XS4ALL wins appeal in Dutch spam case

By EDRi · March 24, 2004

The Dutch Supreme Court has ruled that the Dutch internet provider XS4ALL
is permitted to refuse spam on its network. It is the first time that a
supreme court in Europe has ruled on the rights of spammers.

In the view of the Supreme Court, the fact “that XS4ALL has exclusive
rights to its computer capacity, transmission capacity and customer base
(its computer system)” outweighs the appeal made by AbFab for freedom of
speech. Providers in the Netherlands have no conveyance obligation, not
even if the spammer offers specific payment for the costs of relaying the
spam (a spam-stamp). Based on this judgement, all providers in the
Netherlands can impose an a priori ban on the sending of spam, even when
addressed to their business customers. This judgement therefore goes
further than the new spam legislation planned for the Netherlands
(expected to enter into force in April 2004). The latter only forbids the
spamming of private e-mail addresses but leaves business e-mail addresses

XS4ALL says it is delighted about the extensive new possibilities to
refuse spammers in advance, but is also concerned about the categorical
way in which the Supreme Court allows proprietary rights to prevail over
freedom of speech. XS4ALL, known for it’s long-term legal battle against
Scientology, attaches great importance to the freedom of communication.
The advice of the Advocate-General was more in line with this position,
that providers do fulfill an important role in society and must put
forward sufficiently weighty grounds in order to refuse/prevent the use of
their facilities by third parties.

The ruling of the Supreme Court is far more absolute:
“Anyone who without authorisation makes use of property to which another
party has an exclusive right, and who thereby infringes that exclusive
right, is acting unlawfully vis-à-vis the beneficiary of the right, unless
there is justification.
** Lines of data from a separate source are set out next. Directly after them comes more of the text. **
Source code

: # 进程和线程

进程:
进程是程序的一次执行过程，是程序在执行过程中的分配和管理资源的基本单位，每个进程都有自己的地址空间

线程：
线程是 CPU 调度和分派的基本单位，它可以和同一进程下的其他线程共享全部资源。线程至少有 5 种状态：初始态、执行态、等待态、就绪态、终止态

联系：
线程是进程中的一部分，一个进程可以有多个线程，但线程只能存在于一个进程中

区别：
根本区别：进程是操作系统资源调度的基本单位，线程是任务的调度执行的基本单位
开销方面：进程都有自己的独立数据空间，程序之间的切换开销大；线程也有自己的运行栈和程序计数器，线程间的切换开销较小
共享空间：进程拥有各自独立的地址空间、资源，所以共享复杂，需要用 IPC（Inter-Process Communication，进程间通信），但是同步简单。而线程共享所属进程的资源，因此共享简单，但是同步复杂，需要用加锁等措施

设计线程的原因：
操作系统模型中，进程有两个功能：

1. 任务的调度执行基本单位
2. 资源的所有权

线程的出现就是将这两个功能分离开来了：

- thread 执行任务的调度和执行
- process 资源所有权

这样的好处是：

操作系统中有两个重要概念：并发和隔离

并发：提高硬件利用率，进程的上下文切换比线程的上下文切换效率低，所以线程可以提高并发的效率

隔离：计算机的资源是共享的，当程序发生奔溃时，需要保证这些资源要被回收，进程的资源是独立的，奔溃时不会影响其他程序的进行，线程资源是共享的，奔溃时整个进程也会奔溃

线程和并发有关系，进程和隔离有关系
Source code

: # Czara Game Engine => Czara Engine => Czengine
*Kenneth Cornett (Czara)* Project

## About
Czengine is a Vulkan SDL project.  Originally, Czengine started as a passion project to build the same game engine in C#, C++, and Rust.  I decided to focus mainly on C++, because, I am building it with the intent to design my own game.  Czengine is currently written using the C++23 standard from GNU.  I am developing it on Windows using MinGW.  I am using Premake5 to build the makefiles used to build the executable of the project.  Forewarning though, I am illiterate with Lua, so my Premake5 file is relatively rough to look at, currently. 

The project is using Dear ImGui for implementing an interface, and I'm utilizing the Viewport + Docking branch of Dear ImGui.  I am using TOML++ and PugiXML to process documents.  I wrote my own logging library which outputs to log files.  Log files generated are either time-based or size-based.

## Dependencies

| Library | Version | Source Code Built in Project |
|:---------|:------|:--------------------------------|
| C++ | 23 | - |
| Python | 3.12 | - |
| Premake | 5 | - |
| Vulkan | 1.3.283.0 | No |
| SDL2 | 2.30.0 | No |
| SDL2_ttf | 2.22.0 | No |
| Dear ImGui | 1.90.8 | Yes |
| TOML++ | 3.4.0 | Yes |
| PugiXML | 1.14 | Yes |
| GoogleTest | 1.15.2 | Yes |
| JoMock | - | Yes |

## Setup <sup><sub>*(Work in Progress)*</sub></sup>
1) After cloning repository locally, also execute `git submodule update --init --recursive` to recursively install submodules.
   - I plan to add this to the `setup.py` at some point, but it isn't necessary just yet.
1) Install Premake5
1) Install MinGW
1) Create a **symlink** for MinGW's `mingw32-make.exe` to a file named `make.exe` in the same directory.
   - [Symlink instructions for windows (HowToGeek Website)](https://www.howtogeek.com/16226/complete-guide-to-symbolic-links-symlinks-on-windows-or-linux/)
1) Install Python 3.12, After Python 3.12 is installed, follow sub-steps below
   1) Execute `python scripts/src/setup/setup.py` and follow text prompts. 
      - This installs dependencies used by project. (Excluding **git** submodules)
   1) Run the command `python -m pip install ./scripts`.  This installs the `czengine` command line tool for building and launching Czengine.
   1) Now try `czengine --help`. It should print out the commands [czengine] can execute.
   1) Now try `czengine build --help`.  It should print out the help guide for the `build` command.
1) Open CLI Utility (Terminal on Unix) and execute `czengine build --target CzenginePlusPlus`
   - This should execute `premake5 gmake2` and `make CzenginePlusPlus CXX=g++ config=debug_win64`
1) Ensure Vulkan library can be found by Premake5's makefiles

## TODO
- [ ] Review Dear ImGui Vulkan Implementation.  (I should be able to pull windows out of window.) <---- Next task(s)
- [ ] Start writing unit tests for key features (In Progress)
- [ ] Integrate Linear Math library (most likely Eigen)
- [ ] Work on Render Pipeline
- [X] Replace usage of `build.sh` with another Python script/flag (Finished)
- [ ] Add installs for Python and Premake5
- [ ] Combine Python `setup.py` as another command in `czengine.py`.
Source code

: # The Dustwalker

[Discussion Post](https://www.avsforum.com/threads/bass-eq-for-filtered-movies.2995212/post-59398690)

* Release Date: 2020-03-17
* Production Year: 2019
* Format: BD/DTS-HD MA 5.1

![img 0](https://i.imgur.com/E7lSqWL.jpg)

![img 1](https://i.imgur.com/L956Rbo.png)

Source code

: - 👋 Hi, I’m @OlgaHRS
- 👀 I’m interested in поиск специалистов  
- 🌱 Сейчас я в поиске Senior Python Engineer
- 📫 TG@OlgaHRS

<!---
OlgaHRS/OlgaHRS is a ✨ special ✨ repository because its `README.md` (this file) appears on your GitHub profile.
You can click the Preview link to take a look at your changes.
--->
The right to freedom of speech does not constitute
such justification. This fundamental right cannot serve in principle to
justify transgressive use of property to which another party has exclusive

The appeal court judgement of 18 July 2002 has been set aside and the
judgement in the preliminary relief proceedings (7 March 2002) has been
upheld. The case is not referred to another court, and AbFab is ordered to
pay XS4ALL approximately EUR 4,500 in formal legal costs.